SplicingCompass: differential splicing detection using RNA-Seq data.

Moritz Aschoff(1,2), Agnes Hotz-Wagenblatt(1), Karl-Heinz Glatting(1), Matthias Fischer(4), Roland Eils(2,3) and Rainer König(2,3,5,6)

(1) Bioinformatics "HUSAR", Genomics Proteomics Core Facility, German Cancer Research Center (DKFZ), Im Neuenheimer Feld 580, 69120 Heidelberg, Germany
(2) Department of Theoretical Bioinformatics, German Cancer Research Center (DKFZ), Im Neuenheimer Feld 280, 69120 Heidelberg, Germany
(3) Department of Bioinformatics and Functional Genomics, Institute of Pharmacy and Molecular Biotechnology, and Bioquant, University of Heidelberg, Im Neuenheimer Feld 267, 69120 Heidelberg, Germany
(4) Department of Pediatric Oncology and Hematology and Center of Molecular Medicine Cologne, University Children's Hospital, Joseph-Stelzmann-Strasse 9, D-50924 Cologne, Germany
(5) Leibniz Institute for Natural Product Research and Infection Biology, Hans Knöll Institute Jena, Beutenbergstrasse 11a, 07745 Jena, Germany
(6) Integrated Research and Treatment Center, Center for Sepsis Control and Care (CSCC), Jena University Hospital, Erlanger Allee 101, 07747 Jena, Germany

corresponding authors: m.aschoff@dkfz.de and Rainer.Koenig@uni-jena.de

Paper Abstract

Motivation: Alternative splicing is central for cellular processes and substantially increases transcriptome and proteome diversity. Aberrant splicing events often have pathological consequences and are associated with various diseases and cancer types. The emergence of next-generation RNA sequencing (RNA-seq) provides an exciting new technology to analyse alternative splicing on a large scale. However, algorithms that enable the analysis of alternative splicing from short-read sequencing are not fully established yet and there are still no standard solutions available for a variety of data analysis tasks.
Results: We present a new method and software to predict genes that are differentially spliced between two different conditions using RNA-seq data. Our method uses geometric angles between the high dimensional vectors of exon read counts.

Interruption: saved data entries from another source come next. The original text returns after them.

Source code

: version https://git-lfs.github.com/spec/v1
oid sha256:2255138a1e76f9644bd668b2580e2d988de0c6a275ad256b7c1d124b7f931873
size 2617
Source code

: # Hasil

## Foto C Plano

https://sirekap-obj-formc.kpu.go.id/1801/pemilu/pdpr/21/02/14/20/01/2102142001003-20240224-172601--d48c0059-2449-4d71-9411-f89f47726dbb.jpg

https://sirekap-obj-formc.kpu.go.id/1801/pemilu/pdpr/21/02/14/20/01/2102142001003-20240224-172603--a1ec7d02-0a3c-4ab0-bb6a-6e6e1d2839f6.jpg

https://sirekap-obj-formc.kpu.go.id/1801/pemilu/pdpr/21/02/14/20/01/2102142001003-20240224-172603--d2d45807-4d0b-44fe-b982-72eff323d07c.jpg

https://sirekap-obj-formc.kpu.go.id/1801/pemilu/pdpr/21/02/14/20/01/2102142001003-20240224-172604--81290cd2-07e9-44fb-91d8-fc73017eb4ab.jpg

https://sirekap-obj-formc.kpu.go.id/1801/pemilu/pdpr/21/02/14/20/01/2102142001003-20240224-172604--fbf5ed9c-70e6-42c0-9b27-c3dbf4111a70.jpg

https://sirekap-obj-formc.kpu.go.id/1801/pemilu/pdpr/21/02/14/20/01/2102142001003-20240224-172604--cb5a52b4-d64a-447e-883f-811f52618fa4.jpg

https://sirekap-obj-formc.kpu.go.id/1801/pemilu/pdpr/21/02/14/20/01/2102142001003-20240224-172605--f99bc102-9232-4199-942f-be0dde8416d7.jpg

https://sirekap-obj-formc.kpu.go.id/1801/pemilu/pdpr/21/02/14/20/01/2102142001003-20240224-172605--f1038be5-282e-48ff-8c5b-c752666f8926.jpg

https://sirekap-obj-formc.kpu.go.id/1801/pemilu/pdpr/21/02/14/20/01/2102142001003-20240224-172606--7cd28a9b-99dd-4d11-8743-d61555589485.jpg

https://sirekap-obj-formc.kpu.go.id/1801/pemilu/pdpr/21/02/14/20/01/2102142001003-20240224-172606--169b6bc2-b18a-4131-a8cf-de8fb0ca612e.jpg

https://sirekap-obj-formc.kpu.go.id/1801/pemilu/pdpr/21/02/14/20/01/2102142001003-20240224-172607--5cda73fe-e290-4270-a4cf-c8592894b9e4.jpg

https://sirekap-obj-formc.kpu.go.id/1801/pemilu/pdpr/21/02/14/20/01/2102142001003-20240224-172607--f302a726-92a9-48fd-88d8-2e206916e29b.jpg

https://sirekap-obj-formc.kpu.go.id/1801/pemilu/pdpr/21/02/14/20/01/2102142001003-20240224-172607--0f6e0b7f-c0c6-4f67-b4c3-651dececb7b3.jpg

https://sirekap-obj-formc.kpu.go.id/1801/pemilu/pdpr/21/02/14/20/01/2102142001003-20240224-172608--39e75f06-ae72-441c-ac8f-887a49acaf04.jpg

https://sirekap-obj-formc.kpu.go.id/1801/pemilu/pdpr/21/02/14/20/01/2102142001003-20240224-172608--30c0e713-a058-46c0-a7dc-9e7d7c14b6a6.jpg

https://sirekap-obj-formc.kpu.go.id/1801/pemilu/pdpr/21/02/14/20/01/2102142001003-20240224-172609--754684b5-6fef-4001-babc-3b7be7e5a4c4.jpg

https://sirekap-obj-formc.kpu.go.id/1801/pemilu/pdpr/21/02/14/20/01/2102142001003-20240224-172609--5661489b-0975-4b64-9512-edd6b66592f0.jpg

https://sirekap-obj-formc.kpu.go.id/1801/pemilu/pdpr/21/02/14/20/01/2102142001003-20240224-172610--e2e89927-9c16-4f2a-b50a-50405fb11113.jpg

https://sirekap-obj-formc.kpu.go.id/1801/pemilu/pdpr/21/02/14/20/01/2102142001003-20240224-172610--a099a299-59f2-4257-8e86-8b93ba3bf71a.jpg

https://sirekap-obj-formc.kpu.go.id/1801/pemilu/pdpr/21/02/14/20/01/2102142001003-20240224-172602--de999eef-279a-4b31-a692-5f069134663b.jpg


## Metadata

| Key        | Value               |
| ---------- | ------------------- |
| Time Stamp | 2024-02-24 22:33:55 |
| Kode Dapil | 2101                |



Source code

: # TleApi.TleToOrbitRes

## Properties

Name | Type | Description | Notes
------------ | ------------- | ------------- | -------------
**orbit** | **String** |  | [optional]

With this, differential splicing can be detected even if the splicing events are composed of higher complexity and involve previously unknown splicing patterns. We applied our approach to two case studies including neuroblastoma tumour data with favourable and unfavourable clinical courses. We show the validity of our predictions as well as the applicability of our method in the context of patient clustering. We verified our predictions by several methods including simulated experiments and complementary in silico analyses. We found a significant number of exons with specific regulatory splicing factor motifs for predicted genes and a substantial number of publications linking those genes to alternative splicing. Furthermore, we could successfully exploit splicing information to cluster tissues and patients. Finally, we found additional evidence of splicing diversity for many predicted genes in normalized read coverage plots and in reads that span exon-exon junctions.


SplicingCompass is licensed under the GNU General Public License and available as a package in GNU R.